(Your task) Revise the entries below, changing every "collectors" to "collected by" and leaving everything else as it is.

____

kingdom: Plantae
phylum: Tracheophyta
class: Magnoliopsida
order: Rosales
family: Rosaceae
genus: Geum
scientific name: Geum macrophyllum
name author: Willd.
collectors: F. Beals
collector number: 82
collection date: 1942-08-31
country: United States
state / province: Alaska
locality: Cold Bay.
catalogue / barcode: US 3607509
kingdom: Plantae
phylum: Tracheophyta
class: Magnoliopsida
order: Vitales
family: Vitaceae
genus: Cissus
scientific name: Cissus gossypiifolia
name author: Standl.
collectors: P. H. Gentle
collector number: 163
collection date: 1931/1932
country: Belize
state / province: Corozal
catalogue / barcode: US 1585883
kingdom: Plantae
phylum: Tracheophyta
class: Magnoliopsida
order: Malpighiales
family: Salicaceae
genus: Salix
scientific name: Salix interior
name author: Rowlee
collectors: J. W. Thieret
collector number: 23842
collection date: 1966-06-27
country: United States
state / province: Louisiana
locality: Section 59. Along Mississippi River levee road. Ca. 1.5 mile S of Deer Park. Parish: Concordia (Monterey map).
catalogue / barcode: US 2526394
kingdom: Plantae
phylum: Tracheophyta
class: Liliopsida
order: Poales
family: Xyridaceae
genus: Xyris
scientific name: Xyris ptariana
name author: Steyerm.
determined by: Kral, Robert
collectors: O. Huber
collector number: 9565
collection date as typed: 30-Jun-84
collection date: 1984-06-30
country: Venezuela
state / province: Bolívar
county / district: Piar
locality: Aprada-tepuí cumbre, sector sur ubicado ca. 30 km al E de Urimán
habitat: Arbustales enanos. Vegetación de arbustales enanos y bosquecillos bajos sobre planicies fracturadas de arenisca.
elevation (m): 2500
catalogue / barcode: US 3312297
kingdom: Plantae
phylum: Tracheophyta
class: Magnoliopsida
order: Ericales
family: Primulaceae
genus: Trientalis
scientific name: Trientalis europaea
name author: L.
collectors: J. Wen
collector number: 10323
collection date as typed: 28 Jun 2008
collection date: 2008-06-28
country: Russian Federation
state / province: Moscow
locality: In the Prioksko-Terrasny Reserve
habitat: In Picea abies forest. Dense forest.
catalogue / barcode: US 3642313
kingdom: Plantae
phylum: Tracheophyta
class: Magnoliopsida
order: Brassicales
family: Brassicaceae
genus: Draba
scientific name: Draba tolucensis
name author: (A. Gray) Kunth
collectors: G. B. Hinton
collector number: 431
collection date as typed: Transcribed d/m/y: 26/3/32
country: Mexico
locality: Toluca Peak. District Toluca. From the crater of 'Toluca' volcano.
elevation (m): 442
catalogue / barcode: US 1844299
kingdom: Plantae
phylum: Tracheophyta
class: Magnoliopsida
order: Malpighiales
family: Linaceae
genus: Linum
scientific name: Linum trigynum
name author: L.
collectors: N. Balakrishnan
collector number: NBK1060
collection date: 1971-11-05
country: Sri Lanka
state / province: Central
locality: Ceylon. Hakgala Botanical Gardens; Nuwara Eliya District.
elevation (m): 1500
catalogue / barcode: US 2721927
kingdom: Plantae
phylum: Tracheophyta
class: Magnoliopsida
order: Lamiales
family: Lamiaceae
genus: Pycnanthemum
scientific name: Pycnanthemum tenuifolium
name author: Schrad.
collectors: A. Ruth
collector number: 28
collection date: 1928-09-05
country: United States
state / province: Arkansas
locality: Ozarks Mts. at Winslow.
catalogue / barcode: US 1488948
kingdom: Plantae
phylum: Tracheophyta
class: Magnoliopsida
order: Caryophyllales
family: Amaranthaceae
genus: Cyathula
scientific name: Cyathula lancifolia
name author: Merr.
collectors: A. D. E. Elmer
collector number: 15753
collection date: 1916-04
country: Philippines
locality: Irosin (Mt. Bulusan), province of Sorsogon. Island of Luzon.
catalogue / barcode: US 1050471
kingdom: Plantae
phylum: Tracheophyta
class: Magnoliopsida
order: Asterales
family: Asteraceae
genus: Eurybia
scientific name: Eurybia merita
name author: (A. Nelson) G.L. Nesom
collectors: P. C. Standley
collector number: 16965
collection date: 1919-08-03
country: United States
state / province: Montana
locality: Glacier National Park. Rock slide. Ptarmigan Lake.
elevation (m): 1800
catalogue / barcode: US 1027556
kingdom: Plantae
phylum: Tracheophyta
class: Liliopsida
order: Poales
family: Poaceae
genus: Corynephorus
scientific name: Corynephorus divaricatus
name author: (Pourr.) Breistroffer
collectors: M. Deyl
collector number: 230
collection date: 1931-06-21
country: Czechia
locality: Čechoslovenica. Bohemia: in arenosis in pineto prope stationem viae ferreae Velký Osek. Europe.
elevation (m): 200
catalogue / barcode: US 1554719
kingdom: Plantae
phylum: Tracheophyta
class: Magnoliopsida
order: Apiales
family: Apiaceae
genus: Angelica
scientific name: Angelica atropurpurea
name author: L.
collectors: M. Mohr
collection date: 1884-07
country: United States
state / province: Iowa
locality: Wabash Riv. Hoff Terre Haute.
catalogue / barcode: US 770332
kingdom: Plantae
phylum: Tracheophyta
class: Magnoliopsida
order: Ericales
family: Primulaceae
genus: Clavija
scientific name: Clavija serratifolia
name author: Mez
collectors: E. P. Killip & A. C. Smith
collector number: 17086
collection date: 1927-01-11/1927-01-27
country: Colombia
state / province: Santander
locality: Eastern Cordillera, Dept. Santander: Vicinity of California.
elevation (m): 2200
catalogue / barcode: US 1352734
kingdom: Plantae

____

(Task response)
kingdom: Plantae
phylum: Tracheophyta
class: Magnoliopsida
order: Rosales
family: Rosaceae
genus: Geum
scientific name: Geum macrophyllum
name author: Willd.
collected by: F. Beals
collector number: 82
collection date: 1942-08-31
country: United States
state / province: Alaska
locality: Cold Bay.
catalogue / barcode: US 3607509
kingdom: Plantae
phylum: Tracheophyta
class: Magnoliopsida
order: Vitales
family: Vitaceae
genus: Cissus
scientific name: Cissus gossypiifolia
name author: Standl.
collected by: P. H. Gentle
collector number: 163
collection date: 1931/1932
country: Belize
state / province: Corozal
catalogue / barcode: US 1585883
kingdom: Plantae
phylum: Tracheophyta
class: Magnoliopsida
order: Malpighiales
family: Salicaceae
genus: Salix
scientific name: Salix interior
name author: Rowlee
collected by: J. W. Thieret
collector number: 23842
collection date: 1966-06-27
country: United States
state / province: Louisiana
locality: Section 59. Along Mississippi River levee road. Ca. 1.5 mile S of Deer Park. Parish: Concordia (Monterey map).
catalogue / barcode: US 2526394
kingdom: Plantae
phylum: Tracheophyta
class: Liliopsida
order: Poales
family: Xyridaceae
genus: Xyris
scientific name: Xyris ptariana
name author: Steyerm.
determined by: Kral, Robert
collected by: O. Huber
collector number: 9565
collection date as typed: 30-Jun-84
collection date: 1984-06-30
country: Venezuela
state / province: Bolívar
county / district: Piar
locality: Aprada-tepuí cumbre, sector sur ubicado ca. 30 km al E de Urimán
habitat: Arbustales enanos. Vegetación de arbustales enanos y bosquecillos bajos sobre planicies fracturadas de arenisca.
elevation (m): 2500
catalogue / barcode: US 3312297
kingdom: Plantae
phylum: Tracheophyta
class: Magnoliopsida
order: Ericales
family: Primulaceae
genus: Trientalis
scientific name: Trientalis europaea
name author: L.
collected by: J. Wen
collector number: 10323
collection date as typed: 28 Jun 2008
collection date: 2008-06-28
country: Russian Federation
state / province: Moscow
locality: In the Prioksko-Terrasny Reserve
habitat: In Picea abies forest. Dense forest.
catalogue / barcode: US 3642313
kingdom: Plantae
phylum: Tracheophyta
class: Magnoliopsida
order: Brassicales
family: Brassicaceae
genus: Draba
scientific name: Draba tolucensis
name author: (A. Gray) Kunth
collected by: G. B. Hinton
collector number: 431
collection date as typed: Transcribed d/m/y: 26/3/32
country: Mexico
locality: Toluca Peak. District Toluca. From the crater of 'Toluca' volcano.
elevation (m): 442
catalogue / barcode: US 1844299
kingdom: Plantae
phylum: Tracheophyta
class: Magnoliopsida
order: Malpighiales
family: Linaceae
genus: Linum
scientific name: Linum trigynum
name author: L.
collected by: N. Balakrishnan
collector number: NBK1060
collection date: 1971-11-05
country: Sri Lanka
state / province: Central
locality: Ceylon. Hakgala Botanical Gardens; Nuwara Eliya District.
elevation (m): 1500
catalogue / barcode: US 2721927
kingdom: Plantae
phylum: Tracheophyta
class: Magnoliopsida
order: Lamiales
family: Lamiaceae
genus: Pycnanthemum
scientific name: Pycnanthemum tenuifolium
name author: Schrad.
collected by: A. Ruth
collector number: 28
collection date: 1928-09-05
country: United States
state / province: Arkansas
locality: Ozarks Mts. at Winslow.
catalogue / barcode: US 1488948
kingdom: Plantae
phylum: Tracheophyta
class: Magnoliopsida
order: Caryophyllales
family: Amaranthaceae
genus: Cyathula
scientific name: Cyathula lancifolia
name author: Merr.
collected by: A. D. E. Elmer
collector number: 15753
collection date: 1916-04
country: Philippines
locality: Irosin (Mt. Bulusan), province of Sorsogon. Island of Luzon.
catalogue / barcode: US 1050471
kingdom: Plantae
phylum: Tracheophyta
class: Magnoliopsida
order: Asterales
family: Asteraceae
genus: Eurybia
scientific name: Eurybia merita
name author: (A. Nelson) G.L. Nesom
collected by: P. C. Standley
collector number: 16965
collection date: 1919-08-03
country: United States
state / province: Montana
locality: Glacier National Park. Rock slide. Ptarmigan Lake.
elevation (m): 1800
catalogue / barcode: US 1027556
kingdom: Plantae
phylum: Tracheophyta
class: Liliopsida
order: Poales
family: Poaceae
genus: Corynephorus
scientific name: Corynephorus divaricatus
name author: (Pourr.) Breistroffer
collected by: M. Deyl
collector number: 230
collection date: 1931-06-21
country: Czechia
locality: Čechoslovenica. Bohemia: in arenosis in pineto prope stationem viae ferreae Velký Osek. Europe.
elevation (m): 200
catalogue / barcode: US 1554719
kingdom: Plantae
phylum: Tracheophyta
class: Magnoliopsida
order: Apiales
family: Apiaceae
genus: Angelica
scientific name: Angelica atropurpurea
name author: L.
collected by: M. Mohr
collection date: 1884-07
country: United States
state / province: Iowa
locality: Wabash Riv. Hoff Terre Haute.
catalogue / barcode: US 770332
kingdom: Plantae
phylum: Tracheophyta
class: Magnoliopsida
order: Ericales
family: Primulaceae
genus: Clavija
scientific name: Clavija serratifolia
name author: Mez
collected by: E. P. Killip & A. C. Smith
collector number: 17086
collection date: 1927-01-11/1927-01-27
country: Colombia
state / province: Santander
locality: Eastern Cordillera, Dept. Santander: Vicinity of California.
elevation (m): 2200
catalogue / barcode: US 1352734
kingdom: Plantae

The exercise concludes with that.